Use of C++ condition variables with atomic predicate but no mutex

Question

I have two threads. One thread acts as a timer thread which at regular intervals of time needs to send a notification to another thread. I intend to use C++ condition variables. (There is a good article on how to use C++ condition variables along with its traps and pitfalls in the following link)

I have the following constraints/conditions :-

1. The notifying thread need not lock on to a mutex
2. The notified (or the receiver) thread does some useful section but there is no critical section
3. The receiver thread is allowed to miss a notification if and only if it is doing useful work
4. There should be no spurious wakeups.

Using the above link as a guideline I put together the following piece of code

// conditionVariableAtomic.cpp

#include <atomic>
#include <condition_variable>
#include <iostream>
#include <thread>
#include <iostream>       // std::cout, std::endl
#include <thread>         // std::this_thread::sleep_for
#include <chrono>         // std::chrono::seconds


std::mutex mutex_;
std::condition_variable condVar;

std::atomic<bool> dataReady{false};

void waitingForWork(){
    int i = 0;
    while (i++ < 10)
    {
        std::cout << "Waiting " << std::endl;
        {
            std::unique_lock<std::mutex> lck(mutex_);
            condVar.wait(lck, []{ return dataReady.load(); });   // (1)
            dataReady = false;
        }
        std::cout << "Running " << std::endl;
        // Do useful work but no critical section.
    }
}

void setDataReady(){
    int i = 0;
    while (i++ < 10)
    {
        std::this_thread::sleep_for (std::chrono::seconds(1));
        dataReady = true;
        std::cout << "Data prepared" << std::endl;
        condVar.notify_one();
    }
}

int main(){
    
  std::cout << std::endl;

  std::thread t1(waitingForWork);
  std::thread t2(setDataReady);

  t1.join();
  t2.join();
  
  std::cout << std::endl;
  
}

I use an atomic predicate to avoid spurious wakeups, but don't use a lock_guard in the notifying thread. My question is:

1. does the above piece of code satisfy the constraints/conditions listed above?
2. I understand that the receiver thread cannot avoid a mutex, hence the need to use std::unique_lock<std::mutex> lck(mutex_); in the receiver. I have however limited the scope of std::unique_lock<std::mutex> lck(mutex_); i.e. put the following section of code

   std::unique_lock<std::mutex> lck(mutex_);
   condVar.wait(lck, []{ return dataReady.load(); });   // (1)
   dataReady = false;
   

   inside a scope block aka { .... } so that the mutex is unlocked as soon as the wait condition is over (the receiver then does some useful work but since there is no critical section, it does not need to hold on to the mutex for the entire while loop).
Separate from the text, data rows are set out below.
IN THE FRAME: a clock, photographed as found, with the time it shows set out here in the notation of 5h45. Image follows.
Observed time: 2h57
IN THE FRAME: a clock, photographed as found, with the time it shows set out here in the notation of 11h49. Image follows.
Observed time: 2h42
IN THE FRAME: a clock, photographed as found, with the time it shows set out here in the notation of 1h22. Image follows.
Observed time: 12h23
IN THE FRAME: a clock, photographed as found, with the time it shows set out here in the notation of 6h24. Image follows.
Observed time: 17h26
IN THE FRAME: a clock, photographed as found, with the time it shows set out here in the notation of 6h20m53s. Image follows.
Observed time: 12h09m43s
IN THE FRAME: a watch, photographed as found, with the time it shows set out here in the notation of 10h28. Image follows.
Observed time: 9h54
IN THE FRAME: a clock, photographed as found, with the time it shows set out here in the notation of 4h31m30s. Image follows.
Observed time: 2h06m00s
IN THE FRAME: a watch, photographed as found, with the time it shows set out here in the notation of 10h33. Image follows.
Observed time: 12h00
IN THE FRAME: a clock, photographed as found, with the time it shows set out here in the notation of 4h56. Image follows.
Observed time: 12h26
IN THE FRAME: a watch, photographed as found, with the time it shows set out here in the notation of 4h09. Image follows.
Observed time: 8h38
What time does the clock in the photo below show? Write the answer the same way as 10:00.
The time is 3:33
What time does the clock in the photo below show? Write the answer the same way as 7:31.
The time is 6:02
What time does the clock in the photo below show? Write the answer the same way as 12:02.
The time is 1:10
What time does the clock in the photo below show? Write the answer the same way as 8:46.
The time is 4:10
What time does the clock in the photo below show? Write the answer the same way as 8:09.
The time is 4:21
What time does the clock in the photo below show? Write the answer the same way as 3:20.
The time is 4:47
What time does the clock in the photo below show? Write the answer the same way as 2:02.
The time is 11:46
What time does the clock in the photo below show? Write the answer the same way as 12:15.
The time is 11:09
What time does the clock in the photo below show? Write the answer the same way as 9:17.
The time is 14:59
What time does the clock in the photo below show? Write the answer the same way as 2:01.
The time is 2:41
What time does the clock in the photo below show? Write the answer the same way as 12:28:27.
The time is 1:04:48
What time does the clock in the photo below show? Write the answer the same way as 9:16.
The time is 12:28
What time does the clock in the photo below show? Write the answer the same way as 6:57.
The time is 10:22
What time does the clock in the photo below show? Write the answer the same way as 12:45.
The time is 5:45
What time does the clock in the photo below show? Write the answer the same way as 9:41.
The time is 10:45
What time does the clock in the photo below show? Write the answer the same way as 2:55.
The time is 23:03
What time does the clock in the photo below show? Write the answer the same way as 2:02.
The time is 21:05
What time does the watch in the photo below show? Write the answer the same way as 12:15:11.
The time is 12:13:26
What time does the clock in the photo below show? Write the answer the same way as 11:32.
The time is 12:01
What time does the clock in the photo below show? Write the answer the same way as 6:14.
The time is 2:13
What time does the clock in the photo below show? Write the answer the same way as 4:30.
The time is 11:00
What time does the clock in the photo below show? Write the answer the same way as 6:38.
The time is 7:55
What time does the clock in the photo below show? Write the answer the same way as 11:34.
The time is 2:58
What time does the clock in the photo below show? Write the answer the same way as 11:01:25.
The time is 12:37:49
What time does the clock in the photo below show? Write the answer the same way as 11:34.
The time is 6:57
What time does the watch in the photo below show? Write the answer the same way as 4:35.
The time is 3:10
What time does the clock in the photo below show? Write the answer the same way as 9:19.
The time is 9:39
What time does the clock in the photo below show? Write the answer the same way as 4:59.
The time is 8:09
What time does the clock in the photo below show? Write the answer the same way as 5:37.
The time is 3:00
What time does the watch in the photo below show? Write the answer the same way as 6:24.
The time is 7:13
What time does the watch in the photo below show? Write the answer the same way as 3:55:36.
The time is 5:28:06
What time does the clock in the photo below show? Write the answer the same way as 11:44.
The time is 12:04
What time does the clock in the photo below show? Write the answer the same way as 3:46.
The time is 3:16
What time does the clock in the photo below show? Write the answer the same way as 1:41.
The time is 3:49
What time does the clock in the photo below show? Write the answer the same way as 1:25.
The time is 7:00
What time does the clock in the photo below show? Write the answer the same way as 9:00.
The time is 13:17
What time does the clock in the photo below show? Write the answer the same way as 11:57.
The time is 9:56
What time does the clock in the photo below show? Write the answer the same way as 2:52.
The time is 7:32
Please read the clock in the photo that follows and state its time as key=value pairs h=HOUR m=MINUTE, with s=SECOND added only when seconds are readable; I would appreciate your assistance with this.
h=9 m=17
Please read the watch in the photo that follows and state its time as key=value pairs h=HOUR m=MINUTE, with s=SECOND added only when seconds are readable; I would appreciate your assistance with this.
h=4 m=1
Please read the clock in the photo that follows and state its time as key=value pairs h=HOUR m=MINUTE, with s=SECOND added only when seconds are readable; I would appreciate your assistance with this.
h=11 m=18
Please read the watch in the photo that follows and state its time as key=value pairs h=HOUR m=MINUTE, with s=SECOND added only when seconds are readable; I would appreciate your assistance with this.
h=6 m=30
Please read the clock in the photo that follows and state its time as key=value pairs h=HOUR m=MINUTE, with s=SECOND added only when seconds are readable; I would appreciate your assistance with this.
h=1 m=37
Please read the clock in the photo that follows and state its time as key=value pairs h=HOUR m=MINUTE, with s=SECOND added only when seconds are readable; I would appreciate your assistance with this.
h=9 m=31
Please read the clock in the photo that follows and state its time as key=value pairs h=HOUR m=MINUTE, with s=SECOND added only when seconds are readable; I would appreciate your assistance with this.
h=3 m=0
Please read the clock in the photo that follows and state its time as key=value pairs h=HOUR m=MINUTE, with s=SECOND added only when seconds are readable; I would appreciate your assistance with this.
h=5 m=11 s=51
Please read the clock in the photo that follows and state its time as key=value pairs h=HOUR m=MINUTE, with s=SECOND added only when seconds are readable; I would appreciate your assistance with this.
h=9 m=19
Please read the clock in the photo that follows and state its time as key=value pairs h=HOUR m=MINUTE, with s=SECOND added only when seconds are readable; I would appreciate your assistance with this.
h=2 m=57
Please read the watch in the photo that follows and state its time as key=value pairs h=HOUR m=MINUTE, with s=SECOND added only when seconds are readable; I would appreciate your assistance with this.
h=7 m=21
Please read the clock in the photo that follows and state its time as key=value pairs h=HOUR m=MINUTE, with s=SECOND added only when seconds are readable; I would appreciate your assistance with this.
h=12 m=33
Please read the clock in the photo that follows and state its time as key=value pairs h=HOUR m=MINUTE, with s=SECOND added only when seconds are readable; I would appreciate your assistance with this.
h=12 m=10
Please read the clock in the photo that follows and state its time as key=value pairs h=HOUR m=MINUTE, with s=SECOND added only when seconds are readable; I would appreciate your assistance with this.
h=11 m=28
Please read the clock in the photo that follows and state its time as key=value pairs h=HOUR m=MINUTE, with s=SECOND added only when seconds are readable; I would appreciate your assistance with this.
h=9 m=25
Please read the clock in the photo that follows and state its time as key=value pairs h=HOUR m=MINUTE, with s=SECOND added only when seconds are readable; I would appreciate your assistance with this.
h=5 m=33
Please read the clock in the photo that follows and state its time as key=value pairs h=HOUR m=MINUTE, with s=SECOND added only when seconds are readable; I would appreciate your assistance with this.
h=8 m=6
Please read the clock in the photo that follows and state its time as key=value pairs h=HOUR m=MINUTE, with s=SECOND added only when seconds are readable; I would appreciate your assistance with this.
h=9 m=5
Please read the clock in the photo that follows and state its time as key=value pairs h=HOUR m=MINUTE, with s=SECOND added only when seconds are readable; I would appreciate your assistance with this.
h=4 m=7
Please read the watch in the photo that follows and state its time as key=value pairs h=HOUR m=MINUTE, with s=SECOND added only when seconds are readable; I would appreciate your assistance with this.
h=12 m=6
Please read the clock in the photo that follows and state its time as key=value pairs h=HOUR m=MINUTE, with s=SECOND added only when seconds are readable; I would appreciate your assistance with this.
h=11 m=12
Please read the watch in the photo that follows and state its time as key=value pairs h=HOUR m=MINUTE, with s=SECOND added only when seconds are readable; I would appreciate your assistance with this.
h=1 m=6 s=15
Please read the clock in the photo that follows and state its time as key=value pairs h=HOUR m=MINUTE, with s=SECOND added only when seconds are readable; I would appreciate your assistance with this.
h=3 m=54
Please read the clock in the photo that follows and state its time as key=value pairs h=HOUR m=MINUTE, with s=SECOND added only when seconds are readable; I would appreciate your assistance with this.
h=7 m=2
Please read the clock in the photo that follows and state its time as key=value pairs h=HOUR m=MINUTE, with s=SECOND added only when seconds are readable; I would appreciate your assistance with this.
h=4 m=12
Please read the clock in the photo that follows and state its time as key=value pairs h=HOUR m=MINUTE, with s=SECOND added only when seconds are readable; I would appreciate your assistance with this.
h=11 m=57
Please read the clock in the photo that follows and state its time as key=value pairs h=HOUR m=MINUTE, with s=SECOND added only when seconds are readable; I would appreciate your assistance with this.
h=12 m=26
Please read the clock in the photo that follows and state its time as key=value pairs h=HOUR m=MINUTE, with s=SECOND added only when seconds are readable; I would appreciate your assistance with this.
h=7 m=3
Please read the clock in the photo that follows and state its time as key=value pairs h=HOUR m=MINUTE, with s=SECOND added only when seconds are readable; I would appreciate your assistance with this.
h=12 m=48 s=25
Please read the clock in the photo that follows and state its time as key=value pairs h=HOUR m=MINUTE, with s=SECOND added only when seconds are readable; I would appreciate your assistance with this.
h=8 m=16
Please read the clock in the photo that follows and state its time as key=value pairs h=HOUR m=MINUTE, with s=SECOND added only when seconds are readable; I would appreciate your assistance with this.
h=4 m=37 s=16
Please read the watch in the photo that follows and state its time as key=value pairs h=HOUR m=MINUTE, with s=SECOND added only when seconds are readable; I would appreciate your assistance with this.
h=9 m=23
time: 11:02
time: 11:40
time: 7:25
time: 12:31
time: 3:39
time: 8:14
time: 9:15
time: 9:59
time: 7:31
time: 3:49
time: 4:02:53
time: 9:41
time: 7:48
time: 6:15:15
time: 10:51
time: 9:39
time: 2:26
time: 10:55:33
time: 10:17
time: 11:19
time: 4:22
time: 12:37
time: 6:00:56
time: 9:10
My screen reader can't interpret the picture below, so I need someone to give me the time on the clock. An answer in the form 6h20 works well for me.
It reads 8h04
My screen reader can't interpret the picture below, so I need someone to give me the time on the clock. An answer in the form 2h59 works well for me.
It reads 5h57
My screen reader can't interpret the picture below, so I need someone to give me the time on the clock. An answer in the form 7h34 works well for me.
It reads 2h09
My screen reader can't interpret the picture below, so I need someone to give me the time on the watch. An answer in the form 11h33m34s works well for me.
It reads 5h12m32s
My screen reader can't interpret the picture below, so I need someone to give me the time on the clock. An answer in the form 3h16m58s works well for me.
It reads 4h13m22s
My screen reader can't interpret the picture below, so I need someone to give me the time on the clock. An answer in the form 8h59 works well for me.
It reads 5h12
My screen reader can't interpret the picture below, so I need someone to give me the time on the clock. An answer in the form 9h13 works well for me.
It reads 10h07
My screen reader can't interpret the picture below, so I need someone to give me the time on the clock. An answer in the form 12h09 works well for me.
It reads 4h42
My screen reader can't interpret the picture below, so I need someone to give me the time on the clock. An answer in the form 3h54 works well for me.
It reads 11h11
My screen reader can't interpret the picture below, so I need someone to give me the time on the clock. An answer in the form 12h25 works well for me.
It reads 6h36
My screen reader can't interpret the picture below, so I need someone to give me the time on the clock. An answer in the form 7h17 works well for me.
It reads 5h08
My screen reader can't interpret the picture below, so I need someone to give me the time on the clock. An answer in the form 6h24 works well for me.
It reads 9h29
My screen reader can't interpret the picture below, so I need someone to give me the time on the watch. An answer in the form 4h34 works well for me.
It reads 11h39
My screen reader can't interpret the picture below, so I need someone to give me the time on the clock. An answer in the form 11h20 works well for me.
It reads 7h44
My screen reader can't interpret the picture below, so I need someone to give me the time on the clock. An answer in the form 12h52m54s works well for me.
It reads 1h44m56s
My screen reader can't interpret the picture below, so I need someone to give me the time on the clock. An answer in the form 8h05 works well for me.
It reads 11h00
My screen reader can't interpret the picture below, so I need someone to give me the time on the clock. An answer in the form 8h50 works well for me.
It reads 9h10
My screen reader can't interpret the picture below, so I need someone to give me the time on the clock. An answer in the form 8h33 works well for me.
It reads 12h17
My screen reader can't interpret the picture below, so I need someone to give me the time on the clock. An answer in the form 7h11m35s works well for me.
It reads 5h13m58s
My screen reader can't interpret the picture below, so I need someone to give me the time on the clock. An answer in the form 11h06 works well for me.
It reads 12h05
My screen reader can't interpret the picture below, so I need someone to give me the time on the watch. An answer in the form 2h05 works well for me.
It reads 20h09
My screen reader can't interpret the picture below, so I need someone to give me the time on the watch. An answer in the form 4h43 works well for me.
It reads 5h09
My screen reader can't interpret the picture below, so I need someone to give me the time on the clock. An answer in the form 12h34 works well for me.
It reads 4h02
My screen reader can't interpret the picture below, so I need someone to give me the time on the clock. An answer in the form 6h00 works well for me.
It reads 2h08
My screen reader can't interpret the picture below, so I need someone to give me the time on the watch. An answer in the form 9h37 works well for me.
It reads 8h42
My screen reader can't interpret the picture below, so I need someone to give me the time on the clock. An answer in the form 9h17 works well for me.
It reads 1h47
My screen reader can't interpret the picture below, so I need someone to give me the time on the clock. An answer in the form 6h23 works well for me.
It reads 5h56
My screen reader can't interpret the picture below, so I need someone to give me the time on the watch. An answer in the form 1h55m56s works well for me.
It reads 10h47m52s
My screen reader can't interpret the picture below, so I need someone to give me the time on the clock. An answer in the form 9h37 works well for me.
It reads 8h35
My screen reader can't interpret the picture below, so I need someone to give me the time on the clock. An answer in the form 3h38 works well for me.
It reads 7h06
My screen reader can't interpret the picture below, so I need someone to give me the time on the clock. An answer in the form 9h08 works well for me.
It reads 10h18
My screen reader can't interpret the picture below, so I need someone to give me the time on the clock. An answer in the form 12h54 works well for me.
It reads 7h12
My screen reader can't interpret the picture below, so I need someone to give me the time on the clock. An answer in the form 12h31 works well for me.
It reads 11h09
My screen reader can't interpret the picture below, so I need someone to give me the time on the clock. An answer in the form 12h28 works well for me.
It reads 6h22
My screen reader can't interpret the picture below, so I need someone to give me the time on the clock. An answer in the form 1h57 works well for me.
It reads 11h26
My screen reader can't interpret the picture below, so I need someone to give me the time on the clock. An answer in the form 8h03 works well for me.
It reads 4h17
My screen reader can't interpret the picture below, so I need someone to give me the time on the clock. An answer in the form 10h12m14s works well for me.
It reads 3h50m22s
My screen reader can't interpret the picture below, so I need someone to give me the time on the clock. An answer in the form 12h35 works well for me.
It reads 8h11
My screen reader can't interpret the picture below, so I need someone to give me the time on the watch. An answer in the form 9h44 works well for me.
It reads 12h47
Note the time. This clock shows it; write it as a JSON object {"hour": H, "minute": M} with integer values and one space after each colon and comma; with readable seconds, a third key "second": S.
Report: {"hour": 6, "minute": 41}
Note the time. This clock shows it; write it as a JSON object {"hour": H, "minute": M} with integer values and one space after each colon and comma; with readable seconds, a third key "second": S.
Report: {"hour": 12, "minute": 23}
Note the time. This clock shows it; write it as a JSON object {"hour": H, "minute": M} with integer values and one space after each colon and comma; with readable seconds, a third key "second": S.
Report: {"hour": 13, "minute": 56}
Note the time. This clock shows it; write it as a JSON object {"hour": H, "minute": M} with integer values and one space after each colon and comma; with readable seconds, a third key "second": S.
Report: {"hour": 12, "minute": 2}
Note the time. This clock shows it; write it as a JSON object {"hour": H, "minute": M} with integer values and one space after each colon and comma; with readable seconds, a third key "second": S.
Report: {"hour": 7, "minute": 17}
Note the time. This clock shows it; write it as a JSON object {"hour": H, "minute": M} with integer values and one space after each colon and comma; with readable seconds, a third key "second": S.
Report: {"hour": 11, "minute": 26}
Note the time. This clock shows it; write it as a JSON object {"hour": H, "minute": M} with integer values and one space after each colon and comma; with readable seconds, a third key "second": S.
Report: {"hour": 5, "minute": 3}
Could there still be consequences/side effects of this limited scoping in this context ? Or does the unique_lock<std::mutex> need to be locked for the entire while loop?

Answer 1

Your code has a race condition. Between checking the value of dataReady in your wait predicate and actually starting the wait, the other thread can set dataReady and call notify_one. In your example this isn't critical as you'll just miss one notify and wake up a second later on the next one.

Another race condition is that you can set dataReady to true in one thread, set dataReady back to false in the other thread and then call notify_one in the first thread, again this will cause the wait to block for longer than you intended.

You should hold the mutex in both threads when setting dataReady and using the condition variable to avoid these races.

You could avoid the second race condition by using an atomic counter instead of a boolean, incrementing it on one thread then decrementing on the other and in the predicate checking if it is non-zero.